====== Data extract

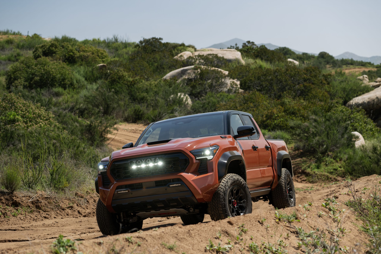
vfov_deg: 16.7
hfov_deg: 24.8
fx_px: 868
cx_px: 190
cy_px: 127
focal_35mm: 82
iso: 160
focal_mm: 82
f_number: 4.5
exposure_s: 1/500
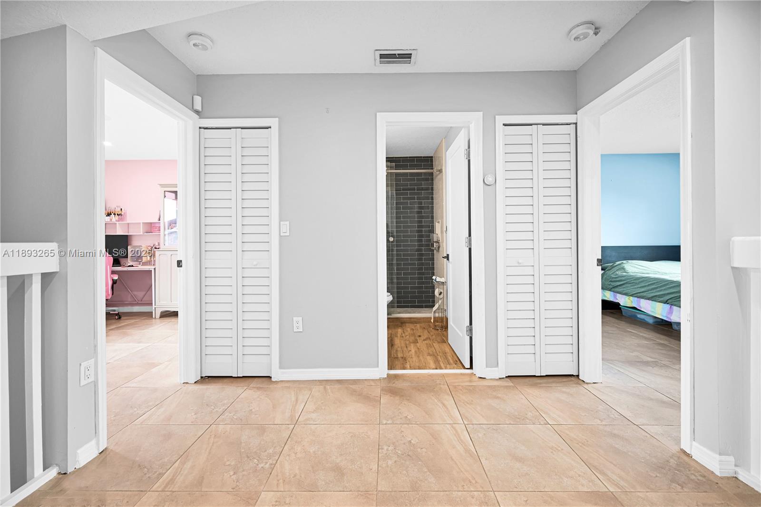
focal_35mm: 14
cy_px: 254
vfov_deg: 81.2
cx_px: 380
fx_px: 296
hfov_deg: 104.3
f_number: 4
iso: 100
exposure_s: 1/15
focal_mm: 14
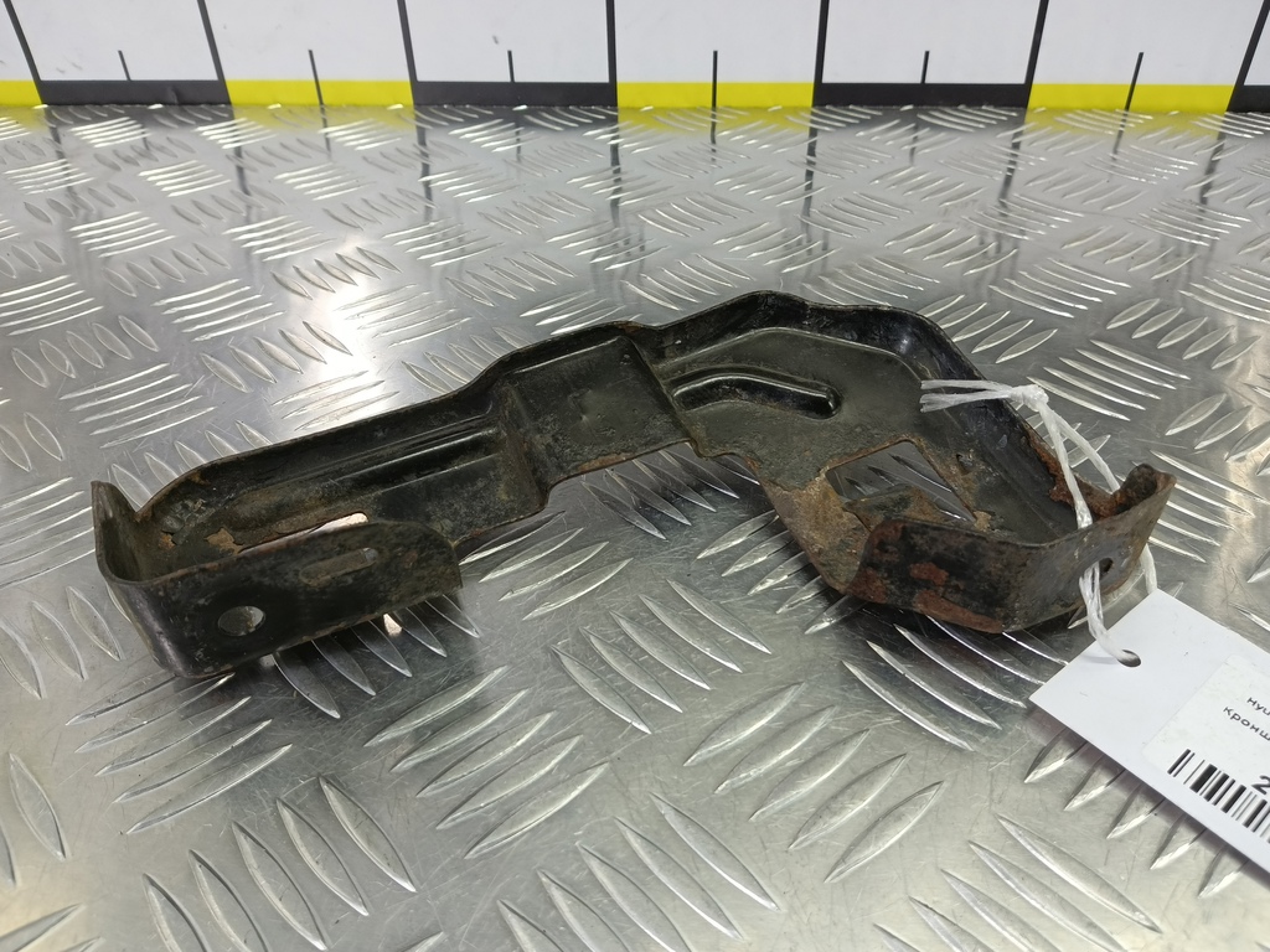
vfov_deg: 58.9
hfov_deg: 73.9
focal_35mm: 23
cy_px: 476
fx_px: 844
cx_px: 635
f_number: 1.6
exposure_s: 1/50
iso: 129
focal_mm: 4.11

============

**Exercise aim:**
Leaving out the pictures, restate word for word the lines above from the one containing "focal_35mm: 14" through the end of the records, both ends included.

**Problem solution:**
focal_35mm: 14
cy_px: 254
vfov_deg: 81.2
cx_px: 380
fx_px: 296
hfov_deg: 104.3
f_number: 4
iso: 100
exposure_s: 1/15
focal_mm: 14
vfov_deg: 58.9
hfov_deg: 73.9
focal_35mm: 23
cy_px: 476
fx_px: 844
cx_px: 635
f_number: 1.6
exposure_s: 1/50
iso: 129
focal_mm: 4.11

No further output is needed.